Since smoking causes COPD, it can also make COPD symptoms worse by increasing the rate of inflammation in the lungs and airways. Smoking is known as an immunosuppressant drug meaning it reduces your body’s ability to prevent infection temporarily. Since infection is the leading cause of COPD exacerbation and we’re in the middle of a pandemic, smoking is the last thing you want to do!
5.) It’s the Best Time To Implement Long-Term Goals
Many people go their whole lives without implementing long-term goals. This can be very detrimental if you want to achieve your full potential, especially when it comes to your health. Whether you’ve been a long-term planner before or you’ve always stuck to short-term goals, there’s never been a better time to start.
As we’ve already established, smoking cessation should be your first goal, but ideally, this should be a short-term goal because immediate cessation is will help you better achieve your long-term goals. But aside from this, your first goal should be to create a COPD action plan and implement it successfully.
A COPD action plan is a personalized plan for managing your symptoms and exacerbations.

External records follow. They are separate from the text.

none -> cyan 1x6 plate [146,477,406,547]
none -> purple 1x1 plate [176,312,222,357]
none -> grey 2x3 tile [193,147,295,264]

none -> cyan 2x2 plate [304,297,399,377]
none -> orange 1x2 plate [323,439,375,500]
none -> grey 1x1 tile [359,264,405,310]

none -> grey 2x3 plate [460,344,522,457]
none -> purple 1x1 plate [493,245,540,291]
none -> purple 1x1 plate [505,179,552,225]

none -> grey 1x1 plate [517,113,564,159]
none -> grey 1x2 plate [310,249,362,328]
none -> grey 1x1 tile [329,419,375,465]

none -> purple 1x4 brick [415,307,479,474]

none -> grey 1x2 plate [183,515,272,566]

For example, it could remind you how much you need to exercise each day or what foods you need to avoid in order to prevent respiratory flare-ups. We made a whole blog post about this subject so don’t hesitate to check it out.
6.) It’s Not the End
The last, but probably most important thing you should know about early-stage COPD is that it does not signify “the end” of your life. Not only that, but it is not even the beginning of the end. While being diagnosed with COPD is certainly not a positive experience, it is possible to achieve a positive outlook by changing your mindset and practicing healthy habits.

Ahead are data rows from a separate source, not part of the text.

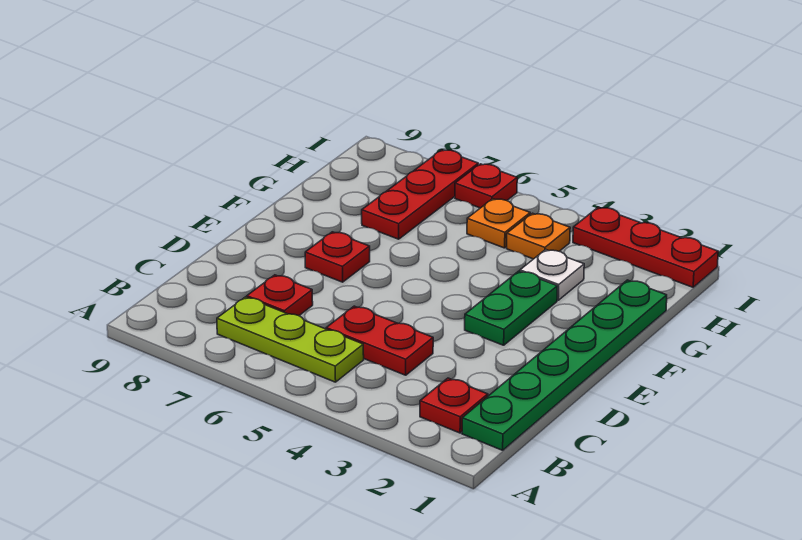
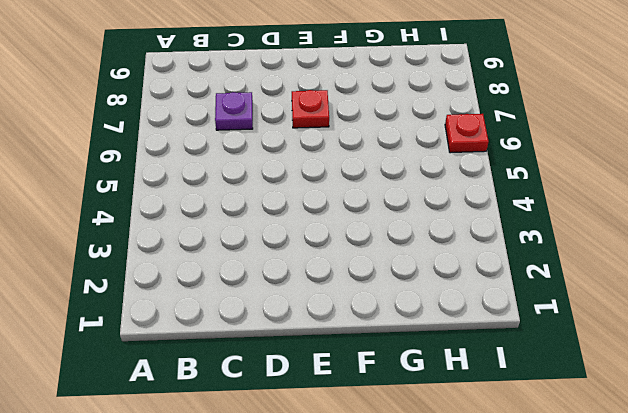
purple 1x1 plate [215,92,253,130] -> red 1x1 plate [247,275,313,316]
none -> green 1x6 plate [462,280,667,450]
none -> red 1x1 plate [420,378,488,433]
none -> lime 1x3 plate [217,297,364,382]

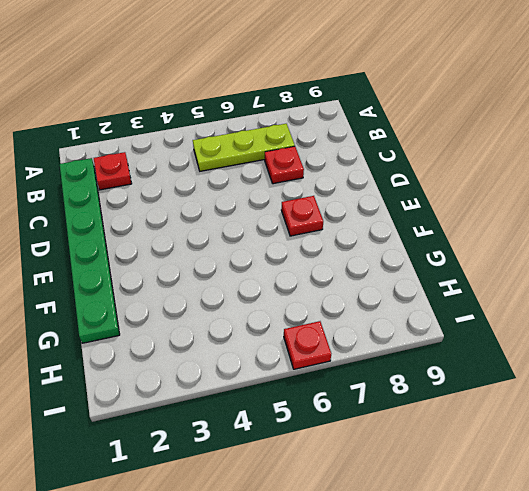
none -> red 1x2 plate [326,306,433,375]
none -> green 1x2 plate [465,271,558,345]
none -> white 1x1 plate [520,249,584,300]

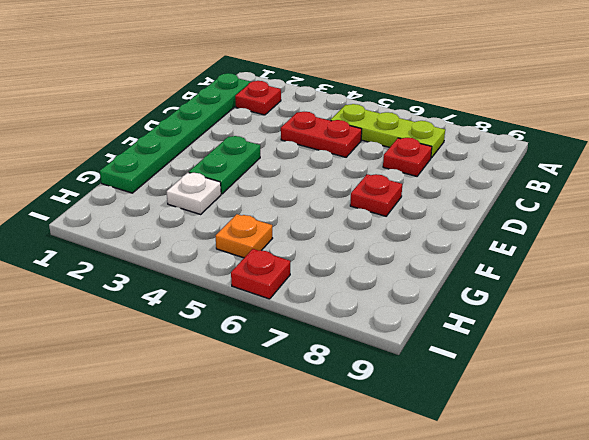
none -> red 1x3 plate [362,150,478,239]
none -> orange 1x1 plate [507,213,570,259]
none -> red 1x3 plate [573,207,718,287]

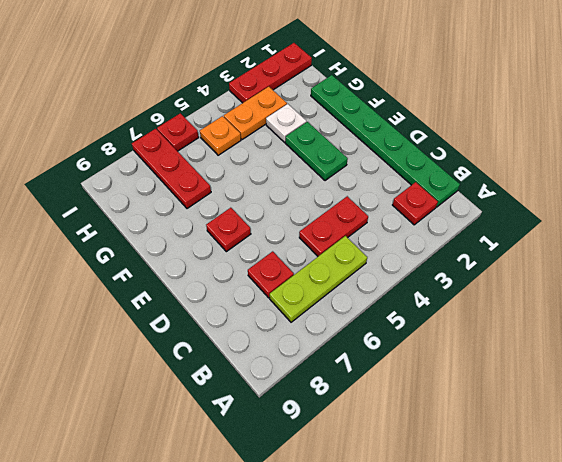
orange 1x2 plate [224,87,287,140] -> orange 1x1 plate [507,213,570,259]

One positive thing to focus on is that COPD patients enjoy a far greater life expectancy than people with other chronic diseases. On average, a current smoker with stage 1 COPD has a life expectancy of 14 years. Compare this to the 50 percent of heart disease patients who live past 5 years or the 16 to 24-month median survival rate for small-cell lung cancer patients.
But it’s not just about survival rate, it’s also about quality of life. COPD patients who implement effective and proven treatment strategies like supplemental oxygen therapy, pulmonary rehabilitation, and an improved diet see improved quality of life.

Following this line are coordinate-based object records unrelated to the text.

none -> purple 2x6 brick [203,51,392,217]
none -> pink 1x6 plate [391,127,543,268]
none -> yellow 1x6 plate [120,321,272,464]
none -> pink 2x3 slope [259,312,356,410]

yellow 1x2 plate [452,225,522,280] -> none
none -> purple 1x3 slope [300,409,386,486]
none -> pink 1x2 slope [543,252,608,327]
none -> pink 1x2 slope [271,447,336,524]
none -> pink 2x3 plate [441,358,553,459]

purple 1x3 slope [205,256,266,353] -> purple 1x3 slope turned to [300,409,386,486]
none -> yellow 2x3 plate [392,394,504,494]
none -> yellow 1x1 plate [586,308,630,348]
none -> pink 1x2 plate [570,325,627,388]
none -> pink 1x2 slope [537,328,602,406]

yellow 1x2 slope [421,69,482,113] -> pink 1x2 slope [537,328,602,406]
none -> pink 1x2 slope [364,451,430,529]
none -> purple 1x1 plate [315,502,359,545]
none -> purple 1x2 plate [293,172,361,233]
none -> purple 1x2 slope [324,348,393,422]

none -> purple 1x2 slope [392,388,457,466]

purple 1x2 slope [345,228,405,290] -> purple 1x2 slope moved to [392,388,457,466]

COPD is a serious debilitating disease, but it is by no means the final straw. Even if you have been diagnosed with early-stage COPD, you have a lot of life to live and it can be enhanced by closely adhering to your doctor’s instructions.
In the meantime, getting involved in the COPD community, taking care of your mental health, and quitting smoking are all important steps to take after you receive a diagnosis. Doing so will ensure that you live a long, happy, and fulfilling life.